Brady has been spotted working out in California without the walking boot, so that’s a good sign that he is on pace to be ready for camp. You know, whenever that happens.

Will the Patriots draft Mark Ingram if he is available with the first-round pick?
–Steve Achber

Ingram’s stock is dropping over concerns about the health of his knees, which caused him to miss some time in 2010 and might be a long-term issue. A week ago, I would have said the Patriots should take a good, hard look at Ingram if he was still around at No. 17, but I’m not so sure about that anymore. And for more on how Ingram could fit in New England, check out what I wrote this week.

Bottom line, I think Illinois running back Mikel Leshoure would be a better fit for the Patriots if they can get him in the second round. I’ve believed this for a few weeks, and the Boston Herald reported Thursday that Leshoure was working out in New England.

Jeff, what are your thoughts on Brooks Reed? How would you feel about the Patriots picking him at 28 or 33? He could become the next Tedy Bruschi (from the same school). Bruschi took a few years to become the player he did and was a pass-rushing animal in college not unlike Reed. Your thoughts? Keep up the good work and am looking forward to your thoughts after the draft.
–Mike

Thank you, Mike, but I wouldn’t throw around Bruschi’s name that freely. I understand the comparison, but Bruschi became one of the franchise’s all-time greats with a top-notch work ethic, elite knowledge of the game and tremendous leadership. It’s extremely difficult to measure a draft prospect’s intangibles — or at least project them over the course of a potential 10-year career — and that’s why I wouldn’t even think of comparing Reed to Bruschi.
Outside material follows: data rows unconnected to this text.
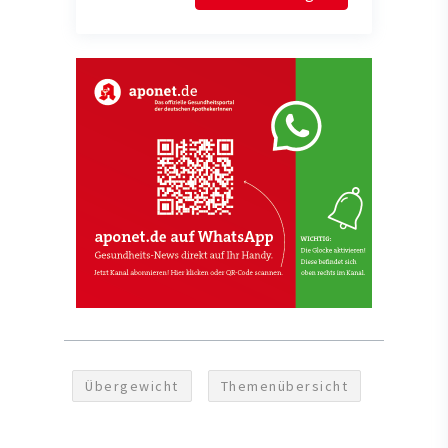
Übergewicht
Themenübersicht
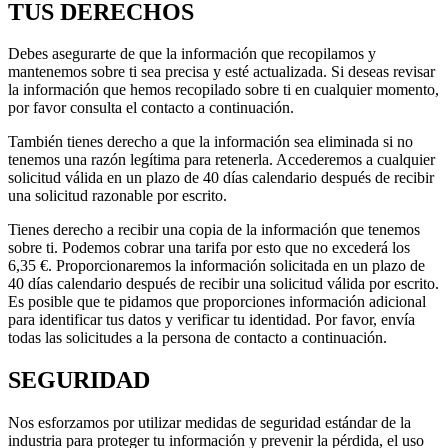
TUS DERECHOS
Debes asegurarte de que la información que recopilamos y
mantenemos sobre ti sea precisa y esté actualizada. Si deseas revisar
la información que hemos recopilado sobre ti en cualquier momento,
por favor consulta el contacto a continuación.
También tienes derecho a que la información sea eliminada si no
tenemos una razón legítima para retenerla. Accederemos a cualquier
solicitud válida en un plazo de 40 días calendario después de recibir
una solicitud razonable por escrito.
Tienes derecho a recibir una copia de la información que tenemos
sobre ti. Podemos cobrar una tarifa por esto que no excederá los
6,35 €. Proporcionaremos la información solicitada en un plazo de
40 días calendario después de recibir una solicitud válida por escrito.
Es posible que te pidamos que proporciones información adicional
para identificar tus datos y verificar tu identidad. Por favor, envía
todas las solicitudes a la persona de contacto a continuación.
SEGURIDAD
Nos esforzamos por utilizar medidas de seguridad estándar de la
industria para proteger tu información y prevenir la pérdida, el uso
That said, Reed is an intriguing player who will be making the move to 3-4 outside linebacker, and like you said, will need some time to develop. Reed could sneak into the first round, but he’d probably be best in the mid-to-late second round. If the Patriots don’t land Akeem Ayers or Justin Houston in the first round, Reed could certainly be an option.

Given the way Tom Brady and the rest of the team play, I’m curious, where does Dr. Bill “Frankenstein” Belichick keep his secret lab where he builds and programs these obviously non-human football players? They are just too damn good to be human.
–Lisa Summerlin

Inside the lighthouse on the north end of Gillette Stadium.